Green wood and Soap

Well I have started turning some larger green wood and ran into the same problem as everyone else. It shifts and cracks. In searching web site and all over the web I found using a 50/50 of dish soap and water was the way to treat the wood . One site said soaking for as little as 4 hours was working for him. Others said weeks. So I tried it for the first time yesterday. I put the wood in yesterday and took it out this morning, washed it off , and left it on the racks to dry.

Now about 6 hours later I went out to check on it and most of the bowls cracked already. I think this is telling me they need to soak longer than one day. This was some cherry I had won at the club raffle, it was sealed on the ends so it seemed to be OK after the rough turning.

Set out on the table to dry for a few days now. 

Sometimes I wonder if the cracks are too big to fill. Just starting so I am still experimenting with what will work and what is firewood.

For the cracks I use epoxy as a filler.

I soak the bowl and dry them. Then I fill the cracks. After turning the bowls they may need a little more filler and I do this right on the lathe. Then I blew the rim and had to cut down the size. At the bottom of the series is the final bowl. I can't say that this project was worthwhile. A lot of messing around filling, turning, filling again, and other problems. I think next time unless it is a very special piece of wood it will turn into firewood with that many cracks to start.

These are some that have been a little more successful.

I do end up with some small cracks that did not get filled, these are on the bowl on the left in the above picture.

Another batch of bowls getting rough turned. I normally just split a log and then turn all the bowls at once. After putting that group in the soap I will start on another log.

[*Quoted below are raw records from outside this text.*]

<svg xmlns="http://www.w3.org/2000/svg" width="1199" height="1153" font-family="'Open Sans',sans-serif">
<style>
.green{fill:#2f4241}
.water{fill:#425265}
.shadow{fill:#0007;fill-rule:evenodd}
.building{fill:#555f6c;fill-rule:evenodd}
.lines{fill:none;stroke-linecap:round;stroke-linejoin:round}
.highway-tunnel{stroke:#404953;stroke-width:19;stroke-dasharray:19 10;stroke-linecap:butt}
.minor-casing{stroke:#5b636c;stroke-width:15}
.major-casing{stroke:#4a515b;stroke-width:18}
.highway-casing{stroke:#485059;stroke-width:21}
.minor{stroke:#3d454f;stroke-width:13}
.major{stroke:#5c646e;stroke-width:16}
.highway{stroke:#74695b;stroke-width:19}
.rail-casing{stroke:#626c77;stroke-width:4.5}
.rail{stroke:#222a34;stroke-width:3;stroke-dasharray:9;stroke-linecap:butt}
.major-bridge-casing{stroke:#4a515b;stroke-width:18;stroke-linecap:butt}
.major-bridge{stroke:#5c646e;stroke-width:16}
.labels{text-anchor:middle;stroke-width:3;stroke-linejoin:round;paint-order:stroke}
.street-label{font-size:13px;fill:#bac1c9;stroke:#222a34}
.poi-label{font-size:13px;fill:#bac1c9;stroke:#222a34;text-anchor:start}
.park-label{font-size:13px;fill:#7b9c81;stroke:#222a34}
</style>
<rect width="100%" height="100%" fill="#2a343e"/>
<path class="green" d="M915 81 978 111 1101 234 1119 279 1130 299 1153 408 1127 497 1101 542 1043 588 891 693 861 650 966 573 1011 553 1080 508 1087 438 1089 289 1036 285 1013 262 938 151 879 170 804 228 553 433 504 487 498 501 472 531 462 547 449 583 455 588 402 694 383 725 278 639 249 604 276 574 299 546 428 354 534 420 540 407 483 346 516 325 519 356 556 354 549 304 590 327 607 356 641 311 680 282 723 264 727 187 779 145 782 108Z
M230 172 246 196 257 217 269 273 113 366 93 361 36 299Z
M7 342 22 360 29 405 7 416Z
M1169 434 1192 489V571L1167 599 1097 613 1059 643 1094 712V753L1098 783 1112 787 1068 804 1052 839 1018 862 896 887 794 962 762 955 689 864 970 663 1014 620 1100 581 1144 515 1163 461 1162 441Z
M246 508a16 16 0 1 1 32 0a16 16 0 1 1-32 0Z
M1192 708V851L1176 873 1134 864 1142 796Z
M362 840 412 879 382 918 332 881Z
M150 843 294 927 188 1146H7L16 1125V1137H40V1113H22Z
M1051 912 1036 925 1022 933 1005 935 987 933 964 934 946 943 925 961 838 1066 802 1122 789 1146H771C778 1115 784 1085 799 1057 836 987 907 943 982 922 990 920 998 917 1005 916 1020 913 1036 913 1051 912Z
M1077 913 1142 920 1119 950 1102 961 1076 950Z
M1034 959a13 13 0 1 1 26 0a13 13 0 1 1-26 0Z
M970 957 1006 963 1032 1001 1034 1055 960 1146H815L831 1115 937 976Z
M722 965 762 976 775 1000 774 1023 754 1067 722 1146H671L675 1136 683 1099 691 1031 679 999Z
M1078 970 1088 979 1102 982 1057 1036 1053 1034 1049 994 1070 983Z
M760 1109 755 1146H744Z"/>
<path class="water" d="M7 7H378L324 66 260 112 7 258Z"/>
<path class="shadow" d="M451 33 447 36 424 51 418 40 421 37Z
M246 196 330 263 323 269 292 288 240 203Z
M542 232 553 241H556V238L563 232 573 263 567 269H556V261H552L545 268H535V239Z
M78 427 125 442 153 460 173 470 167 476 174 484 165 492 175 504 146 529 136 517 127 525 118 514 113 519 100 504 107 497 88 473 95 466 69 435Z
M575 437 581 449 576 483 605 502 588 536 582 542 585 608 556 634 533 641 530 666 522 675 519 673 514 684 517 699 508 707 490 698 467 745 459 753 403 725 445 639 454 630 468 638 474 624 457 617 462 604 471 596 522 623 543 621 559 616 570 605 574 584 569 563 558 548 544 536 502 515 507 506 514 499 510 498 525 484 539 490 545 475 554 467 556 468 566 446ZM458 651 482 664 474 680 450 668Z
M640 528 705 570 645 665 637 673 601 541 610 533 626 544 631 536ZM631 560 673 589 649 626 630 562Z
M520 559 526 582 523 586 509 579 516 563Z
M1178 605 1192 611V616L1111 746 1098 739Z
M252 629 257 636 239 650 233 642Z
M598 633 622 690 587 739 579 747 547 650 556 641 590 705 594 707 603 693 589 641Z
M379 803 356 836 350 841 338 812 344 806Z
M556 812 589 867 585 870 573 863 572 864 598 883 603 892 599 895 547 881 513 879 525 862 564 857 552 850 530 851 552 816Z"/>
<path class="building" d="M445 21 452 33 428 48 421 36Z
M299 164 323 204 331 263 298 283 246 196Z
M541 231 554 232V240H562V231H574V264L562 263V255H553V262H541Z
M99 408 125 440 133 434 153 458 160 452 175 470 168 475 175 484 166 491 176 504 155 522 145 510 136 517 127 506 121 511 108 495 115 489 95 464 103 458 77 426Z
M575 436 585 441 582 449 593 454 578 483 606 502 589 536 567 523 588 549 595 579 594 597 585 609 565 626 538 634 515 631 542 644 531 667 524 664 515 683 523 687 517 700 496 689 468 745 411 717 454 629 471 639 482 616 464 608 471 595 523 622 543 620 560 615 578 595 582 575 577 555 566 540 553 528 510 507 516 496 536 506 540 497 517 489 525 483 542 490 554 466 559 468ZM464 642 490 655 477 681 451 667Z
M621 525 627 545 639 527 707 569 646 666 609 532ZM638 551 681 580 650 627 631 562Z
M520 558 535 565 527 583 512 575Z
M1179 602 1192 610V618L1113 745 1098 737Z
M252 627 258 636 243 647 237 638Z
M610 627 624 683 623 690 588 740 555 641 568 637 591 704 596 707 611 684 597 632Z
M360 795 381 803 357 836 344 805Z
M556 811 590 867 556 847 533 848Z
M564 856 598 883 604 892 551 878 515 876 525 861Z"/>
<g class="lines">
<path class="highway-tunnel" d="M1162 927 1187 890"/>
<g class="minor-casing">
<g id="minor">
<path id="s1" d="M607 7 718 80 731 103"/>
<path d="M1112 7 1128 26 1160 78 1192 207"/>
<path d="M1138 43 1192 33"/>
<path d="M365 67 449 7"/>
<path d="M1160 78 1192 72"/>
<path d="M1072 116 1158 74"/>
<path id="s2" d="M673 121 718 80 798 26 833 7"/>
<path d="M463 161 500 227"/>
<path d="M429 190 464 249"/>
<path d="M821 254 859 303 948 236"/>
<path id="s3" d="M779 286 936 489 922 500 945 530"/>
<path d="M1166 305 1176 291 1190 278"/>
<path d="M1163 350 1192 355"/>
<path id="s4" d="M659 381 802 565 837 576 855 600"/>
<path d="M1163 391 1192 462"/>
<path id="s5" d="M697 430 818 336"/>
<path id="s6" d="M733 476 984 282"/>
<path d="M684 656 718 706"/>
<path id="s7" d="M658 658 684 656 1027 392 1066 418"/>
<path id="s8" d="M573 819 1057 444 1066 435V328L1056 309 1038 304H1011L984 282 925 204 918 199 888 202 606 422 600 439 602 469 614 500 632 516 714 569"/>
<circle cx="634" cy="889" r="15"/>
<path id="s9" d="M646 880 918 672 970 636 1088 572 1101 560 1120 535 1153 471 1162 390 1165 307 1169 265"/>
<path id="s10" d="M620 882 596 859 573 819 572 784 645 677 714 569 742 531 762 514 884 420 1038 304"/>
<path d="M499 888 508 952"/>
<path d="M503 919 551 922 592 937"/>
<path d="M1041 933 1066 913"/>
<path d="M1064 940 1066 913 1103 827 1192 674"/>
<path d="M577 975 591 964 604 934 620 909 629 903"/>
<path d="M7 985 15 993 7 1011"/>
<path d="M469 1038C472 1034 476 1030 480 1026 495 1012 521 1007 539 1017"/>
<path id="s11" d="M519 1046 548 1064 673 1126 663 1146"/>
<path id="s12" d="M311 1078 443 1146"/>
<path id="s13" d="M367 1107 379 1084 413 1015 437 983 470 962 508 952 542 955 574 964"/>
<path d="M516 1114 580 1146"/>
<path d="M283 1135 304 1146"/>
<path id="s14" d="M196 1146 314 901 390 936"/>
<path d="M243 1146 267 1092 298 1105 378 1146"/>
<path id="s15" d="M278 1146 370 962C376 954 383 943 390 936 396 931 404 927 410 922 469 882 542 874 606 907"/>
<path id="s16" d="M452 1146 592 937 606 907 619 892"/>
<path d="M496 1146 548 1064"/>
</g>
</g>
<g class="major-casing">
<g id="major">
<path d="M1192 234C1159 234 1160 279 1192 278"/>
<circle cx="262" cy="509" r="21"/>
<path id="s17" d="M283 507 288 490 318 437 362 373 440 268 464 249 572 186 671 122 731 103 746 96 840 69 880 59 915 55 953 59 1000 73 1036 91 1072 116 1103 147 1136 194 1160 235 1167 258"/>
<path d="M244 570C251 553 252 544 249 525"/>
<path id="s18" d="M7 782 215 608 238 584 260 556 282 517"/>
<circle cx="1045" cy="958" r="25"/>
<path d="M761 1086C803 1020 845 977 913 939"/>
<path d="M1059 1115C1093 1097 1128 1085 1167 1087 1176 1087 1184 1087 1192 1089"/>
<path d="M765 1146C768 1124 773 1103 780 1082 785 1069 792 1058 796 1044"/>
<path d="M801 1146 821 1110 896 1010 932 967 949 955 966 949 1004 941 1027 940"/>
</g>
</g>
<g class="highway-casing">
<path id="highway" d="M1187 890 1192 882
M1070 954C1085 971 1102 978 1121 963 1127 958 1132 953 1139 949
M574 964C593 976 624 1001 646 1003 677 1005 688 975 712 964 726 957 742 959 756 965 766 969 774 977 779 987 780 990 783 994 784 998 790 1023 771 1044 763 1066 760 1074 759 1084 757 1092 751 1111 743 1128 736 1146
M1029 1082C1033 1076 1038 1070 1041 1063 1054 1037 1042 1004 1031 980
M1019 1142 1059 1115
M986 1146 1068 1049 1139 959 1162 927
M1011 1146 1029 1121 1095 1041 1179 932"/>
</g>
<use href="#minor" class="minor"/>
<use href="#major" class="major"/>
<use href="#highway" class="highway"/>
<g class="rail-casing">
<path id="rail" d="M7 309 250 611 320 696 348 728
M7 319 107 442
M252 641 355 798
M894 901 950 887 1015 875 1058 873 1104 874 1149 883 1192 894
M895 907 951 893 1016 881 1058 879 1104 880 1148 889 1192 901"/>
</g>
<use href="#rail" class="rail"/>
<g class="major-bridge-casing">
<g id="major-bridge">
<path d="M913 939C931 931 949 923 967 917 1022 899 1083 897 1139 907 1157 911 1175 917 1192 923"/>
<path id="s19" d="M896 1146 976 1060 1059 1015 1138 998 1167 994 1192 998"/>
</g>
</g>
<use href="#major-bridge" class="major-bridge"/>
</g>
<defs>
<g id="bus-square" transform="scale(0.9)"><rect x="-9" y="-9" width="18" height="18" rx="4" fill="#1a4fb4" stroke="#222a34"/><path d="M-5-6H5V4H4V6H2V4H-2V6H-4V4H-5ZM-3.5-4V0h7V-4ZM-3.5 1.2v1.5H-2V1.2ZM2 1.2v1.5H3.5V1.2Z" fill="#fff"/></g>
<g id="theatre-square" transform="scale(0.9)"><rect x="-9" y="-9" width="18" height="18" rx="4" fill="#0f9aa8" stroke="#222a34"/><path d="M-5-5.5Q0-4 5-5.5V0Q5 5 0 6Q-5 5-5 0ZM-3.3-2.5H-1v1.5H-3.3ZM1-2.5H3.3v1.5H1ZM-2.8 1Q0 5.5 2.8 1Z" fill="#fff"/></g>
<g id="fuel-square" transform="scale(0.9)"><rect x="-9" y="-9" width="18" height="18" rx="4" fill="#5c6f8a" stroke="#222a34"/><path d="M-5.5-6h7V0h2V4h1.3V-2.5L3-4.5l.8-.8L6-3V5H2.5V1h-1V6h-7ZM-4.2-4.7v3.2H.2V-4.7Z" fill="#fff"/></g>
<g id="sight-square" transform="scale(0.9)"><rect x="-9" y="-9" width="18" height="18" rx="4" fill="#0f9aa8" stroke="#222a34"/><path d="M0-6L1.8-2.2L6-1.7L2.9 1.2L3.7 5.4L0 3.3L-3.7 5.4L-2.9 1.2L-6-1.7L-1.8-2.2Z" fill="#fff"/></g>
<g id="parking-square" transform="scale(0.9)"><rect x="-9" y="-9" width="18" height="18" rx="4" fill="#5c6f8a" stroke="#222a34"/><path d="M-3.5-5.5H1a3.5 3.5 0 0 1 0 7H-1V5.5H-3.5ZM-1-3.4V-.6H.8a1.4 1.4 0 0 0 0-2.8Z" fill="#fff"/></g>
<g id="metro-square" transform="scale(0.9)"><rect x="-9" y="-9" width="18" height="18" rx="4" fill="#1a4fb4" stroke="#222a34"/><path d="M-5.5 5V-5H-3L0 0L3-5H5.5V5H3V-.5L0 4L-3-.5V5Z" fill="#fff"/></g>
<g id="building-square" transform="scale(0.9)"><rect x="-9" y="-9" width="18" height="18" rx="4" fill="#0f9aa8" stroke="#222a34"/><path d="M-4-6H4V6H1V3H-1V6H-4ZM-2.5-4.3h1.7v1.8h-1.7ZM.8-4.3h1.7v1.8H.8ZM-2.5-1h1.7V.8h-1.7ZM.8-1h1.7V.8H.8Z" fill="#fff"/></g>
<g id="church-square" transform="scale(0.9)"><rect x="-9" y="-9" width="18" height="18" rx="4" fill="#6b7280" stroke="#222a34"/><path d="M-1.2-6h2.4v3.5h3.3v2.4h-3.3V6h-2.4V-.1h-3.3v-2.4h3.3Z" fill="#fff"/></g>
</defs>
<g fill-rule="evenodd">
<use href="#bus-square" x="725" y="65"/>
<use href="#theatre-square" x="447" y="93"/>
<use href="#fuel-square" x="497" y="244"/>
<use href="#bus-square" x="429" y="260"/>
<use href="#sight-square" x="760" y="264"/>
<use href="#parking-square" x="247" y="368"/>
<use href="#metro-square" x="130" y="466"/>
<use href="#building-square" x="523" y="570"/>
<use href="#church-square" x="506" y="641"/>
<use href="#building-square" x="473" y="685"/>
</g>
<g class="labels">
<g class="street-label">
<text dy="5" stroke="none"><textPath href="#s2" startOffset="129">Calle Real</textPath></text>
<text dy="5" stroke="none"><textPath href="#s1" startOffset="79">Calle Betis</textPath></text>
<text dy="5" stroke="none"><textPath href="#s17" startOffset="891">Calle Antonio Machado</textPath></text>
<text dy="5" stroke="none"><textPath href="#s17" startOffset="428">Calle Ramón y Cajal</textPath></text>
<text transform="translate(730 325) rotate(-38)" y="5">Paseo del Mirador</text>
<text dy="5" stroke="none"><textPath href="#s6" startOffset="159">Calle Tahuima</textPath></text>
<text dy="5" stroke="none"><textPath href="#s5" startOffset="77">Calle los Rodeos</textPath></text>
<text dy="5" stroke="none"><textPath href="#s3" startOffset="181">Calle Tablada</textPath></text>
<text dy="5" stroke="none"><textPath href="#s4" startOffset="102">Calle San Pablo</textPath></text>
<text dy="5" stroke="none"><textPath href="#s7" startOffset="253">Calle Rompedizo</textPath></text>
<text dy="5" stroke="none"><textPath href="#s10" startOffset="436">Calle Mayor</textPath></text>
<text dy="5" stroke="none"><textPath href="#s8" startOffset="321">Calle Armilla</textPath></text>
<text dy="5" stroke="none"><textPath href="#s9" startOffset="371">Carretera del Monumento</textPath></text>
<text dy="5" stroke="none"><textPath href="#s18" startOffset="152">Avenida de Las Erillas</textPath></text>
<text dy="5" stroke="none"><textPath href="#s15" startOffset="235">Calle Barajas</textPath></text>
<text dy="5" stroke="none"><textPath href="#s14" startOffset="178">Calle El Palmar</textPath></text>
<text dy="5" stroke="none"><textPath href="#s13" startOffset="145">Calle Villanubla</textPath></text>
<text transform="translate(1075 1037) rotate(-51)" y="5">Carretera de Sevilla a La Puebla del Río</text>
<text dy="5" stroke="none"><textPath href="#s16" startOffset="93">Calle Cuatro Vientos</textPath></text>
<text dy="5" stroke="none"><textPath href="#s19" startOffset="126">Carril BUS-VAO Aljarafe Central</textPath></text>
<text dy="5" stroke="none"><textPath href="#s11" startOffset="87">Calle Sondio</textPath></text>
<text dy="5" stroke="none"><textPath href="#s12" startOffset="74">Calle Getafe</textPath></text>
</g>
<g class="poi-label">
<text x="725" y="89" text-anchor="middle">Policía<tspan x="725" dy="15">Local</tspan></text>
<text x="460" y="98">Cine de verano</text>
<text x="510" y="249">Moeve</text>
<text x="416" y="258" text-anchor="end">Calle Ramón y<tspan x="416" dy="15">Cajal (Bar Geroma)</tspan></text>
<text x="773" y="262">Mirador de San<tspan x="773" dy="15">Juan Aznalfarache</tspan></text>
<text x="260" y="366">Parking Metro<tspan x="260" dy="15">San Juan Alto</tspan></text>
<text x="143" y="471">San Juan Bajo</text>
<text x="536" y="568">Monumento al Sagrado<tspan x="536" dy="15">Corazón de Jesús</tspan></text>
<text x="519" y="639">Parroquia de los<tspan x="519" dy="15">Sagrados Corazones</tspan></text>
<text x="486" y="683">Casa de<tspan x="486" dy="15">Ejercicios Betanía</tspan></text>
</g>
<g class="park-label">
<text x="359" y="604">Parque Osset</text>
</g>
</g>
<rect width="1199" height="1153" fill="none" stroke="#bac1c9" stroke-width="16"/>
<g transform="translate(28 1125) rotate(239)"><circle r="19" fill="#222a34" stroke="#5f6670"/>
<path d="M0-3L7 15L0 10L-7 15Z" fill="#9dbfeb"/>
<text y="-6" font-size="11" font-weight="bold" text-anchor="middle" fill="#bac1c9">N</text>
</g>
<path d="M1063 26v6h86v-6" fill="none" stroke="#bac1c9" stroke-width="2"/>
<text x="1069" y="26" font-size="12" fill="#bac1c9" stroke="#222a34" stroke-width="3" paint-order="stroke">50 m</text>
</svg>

This is one batch that was just taken out , washed, and drying. I normally just rough bowls until the soap tub is full.

And now a new batch of 13 bowls so far into the soap. I may add some more, the tub is not real full yet.

I mixed 50-50 from the begining. I saw some articles that said less but most had the 50-50 mix. I have noticed when I was adding water because I thought it was evaporating that the mix did not seem to work as good. So I bought more soap and added to the mix again. I think the 50-50 works the best.
I still am using the original batch but have added to it as it seems to need more solution I add at the 50-50 rate.
I have tried one day soaks and about every other time. But I have concluded that I get the most consistant results using the 4 day time. You might be able to get by with 3 days. I find more problems with the differnt types of wood. The crabapple is one that is hard to dry without cracking. But then I keep seeing articles that say the fruitwoods are prone to cracking.
Once out of the soap I used to rinse with water. Now I just let stuff drip dry on a rack over the top of the soap tub. Then I put them in an open top box and set them aside until I am ready to turn them. I don't use bags or any wrap on them, just thrown in the box for storage.

New method of drying:

Well after using the soap method for about a year I finally gave up on it. Seemed like a lot of extra work for not alway good results for me. Stilll had a lot of cracking and warping plus it was messy.

Now I rough turn and core bowl blanks the same way. But I put about 6-10 bowls in a grocery sack, roll up the end and stack them in a big wire cart or plywood box. Seems that having about a half a sack full of loosely stacked bowl in one sack slows the drying. I try not to stack a cored set inside each other, I will turn the center one over so there is air space around each bowl in the sack. I will stack up about 30-40 sacks in the one cart, not worrying about them laying on top of each other. There were days I stacked sacks on sacks burying some so they did not get the air flow around them like others. But when I emptied that sacks I could tell no difference in any of the blanks. So it seems that piled they still dry just as good as each sack laid out not touching another sack. After about a month in the sack I take them out of the sacks and pile them into 55 gallon garbage cans. I leave the lid off the can or at least set the lid on crooked so the cans are not sealed. Then I turn the bowls as needed from there. This summer I did about 600 bowls, 4 garbage cans full, this way and am turning them now about 3-4 months later. I think I have less cracking and warping doing the blanks this way that I did with the soak setup. And this is a lot easier and cleaner.